WRITTEN TASK:
Render every line of text in the material below as a JSON list of strings, one string per line, omitting blank lines and the pictures.

SUPPLIED RECORDS:
══════════════════════════════

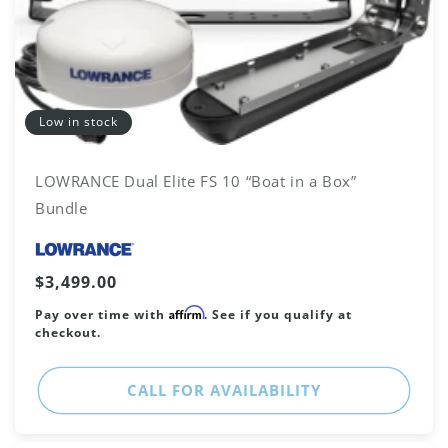
Low in stock
LOWRANCE Dual Elite FS 10 “Boat in a Box”
Bundle
Vendor:
Regular
$3,499.00
price
Affirm
Pay over time with
. See if you qualify at
checkout.
CALL FOR AVAILABILITY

══════════════════════════════

REPLY:
[
  "Low in stock",
  "LOWRANCE Dual Elite FS 10 “Boat in a Box”",
  "Bundle",
  "Vendor:",
  "Regular",
  "$3,499.00",
  "price",
  "Affirm",
  "Pay over time with",
  ". See if you qualify at",
  "checkout.",
  "CALL FOR AVAILABILITY"
]